W. T. Grant Co., In re

Citation620 F.2d 319
Decision Date14 March 1980
Docket Number716,D,Nos. 525,s. 525
PartiesBankr. L. Rep. P 67,325, Bankr. L. Rep. P 67,342 In re W. T. GRANT COMPANY, Bankrupt. Charles G. RODMAN, as Trustee of the Estate of W. T. Grant Company, Bankrupt, and Morgan Guaranty Trust Company of New York, Appellants, v. Alton RINIER, as Agent for Certain Employees of Bankrupt, Answering Employees of Bankrupt, Local 807-IBT, Retail Clerks International Association, National Labor Relations Board, Appellees. ockets 79-5046, 79-5047.
CourtUnited States Courts of Appeals. United States Court of Appeals (2nd Circuit)

Harvey R. Miller, New York City (Richard P. Krasnow, and Weil, Gotshal & Manges, New York City, on the brief), for appellant Rodman.

Philip C. Potter, Jr., New York City (Ogden N. Lewis, Donald S. Bernstein, and Davis, Polk & Wardwell, New York City, on the brief), for appellant Morgan Guaranty Trust Company.

Chester B. Salomon, New York City (Salomon & Thal, New York City, on the brief), for appellee Rinier.

Earl Barrison, New York City (George Natanson, and Reich, Rosen, Barrison & Felzen, New York City, on the brief), for appellees Answering Employees.

Sheldon Engelhard, New York City (Irwin Bluestein, Richard S. Corenthal, and Vladeck, Elias, Vladeck & Engelhard, New York City, on the brief), for appellee Retail Clerks International Association.

Michael D. Stein, Atty., N.L.R.B., Washington, D.C. (Norton J. Come, Acting Gen. Counsel, Aileen A. Armstrong, Asst. Gen. Counsel for Special Litigation, John E. Higgins, Jr., Deputy Gen. Counsel, Robert E. Allen, Acting Associate Gen. Counsel, Elliott Moore, Deputy Associate Gen. Counsel, N.L.R.B., Washington, D.C., on the brief), for appellee National Labor Relations Board.

Before TIMBERS and MESKILL, Circuit Judges, and MacMAHON, District Judge. *

PER CURIAM:

We affirmed by our memorandum order entered January 3, 1980 the judgment of the district court in this case. The National Labor Relations Board thereafter requested that we publish our decision. In accordance with our practice in appropriate cases of publishing previously unpublished decisions or orders of this Court, Braunstein v. Eastern Photographic Laboratories, Inc., 600 F.2d 335 (2 Cir.) (per curiam), cert. denied, 441 U.S. 944 (1979); Continental Stock Transfer and Trust Co. v. SEC, 566 F.2d 373, 374 n.1 (2 Cir. 1977) (per curiam), we now publish the following opinion in the instant case which incorporates in substance our memorandum order of January 3, 1980.

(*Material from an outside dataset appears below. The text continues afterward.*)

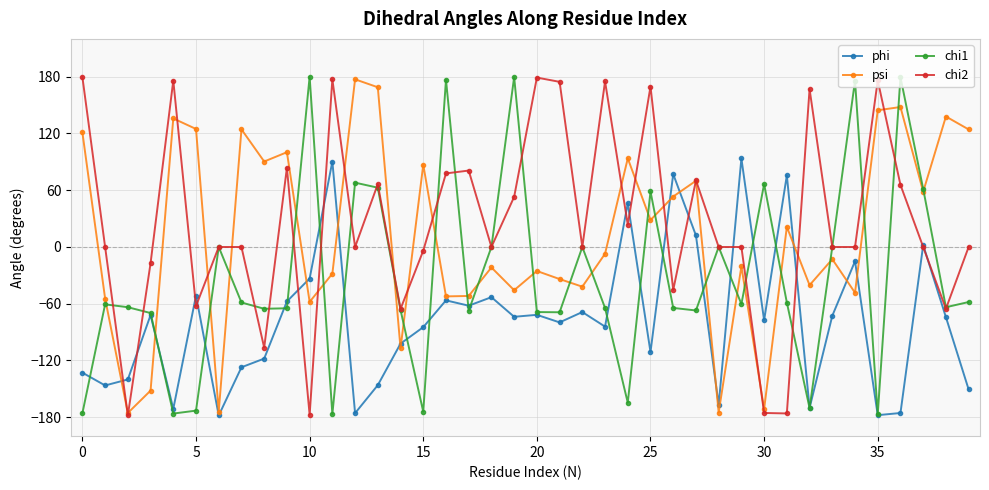

At how many categories does at least one series exceed 111?

20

This appeal arises from the severance pay claims of more than 32,000 former employees of W. T. Grant Co., which, having filed a Chapter XI petition for an arrangement on October 2, 1975, was adjudicated a bankrupt on April 13, 1976. We find the dispositive questions on appeal to be (1) whether Grant, as debtor-in-possession, rejected the executory contracts of its employees, and (2) whether the severance pay claims arising from those contracts are entitled to first priority as costs and expenses of administration.

We answer the first question in the negative. Under "the decisions in this Circuit . . . an executory contract is binding on the debtor in possession if it receives benefits under it." In re Unishops, Inc., 553 F.2d 305, 309 (2 Cir. 1977) (Medina, J.). Here, Grant received benefits under the contracts by permitting the workers to continue in its employ after it entered Chapter XI. As the district court stated, Grant secured "the services of an experienced Grant personnel during the Chapter XI proceeding. Apparently, had Grant been forced to terminate all its employees upon entering Chapter XI and therefore recruit a new work force, even its short-lived Chapter XI attempt would have been virtually impossible." 474 F.Supp. at 793.

The Trustee argues that Grant rejected the executory contracts by posting notices in its stores that it was discontinuing the severance pay benefits. We agree with the bankruptcy and district courts, however, that only a formal rejection pursuant to § 313(1) of the Bankruptcy Act, 11 U.S.C. § 713(1) (1976), is sufficient to disaffirm an executory contract. In re Unishops, Inc., supra, 553 F.2d at 308.

Turning to the second question before us, we reaffirm and adhere to our decision in Straus-Duparquet, Inc. v. Local Union No. 3 International Brotherhood of Electrical Workers, 386 F.2d 649 (2 Cir. 1967), and hold that the entire portion of the employees' severance pay claims is entitled to first priority as costs and expenses of administration.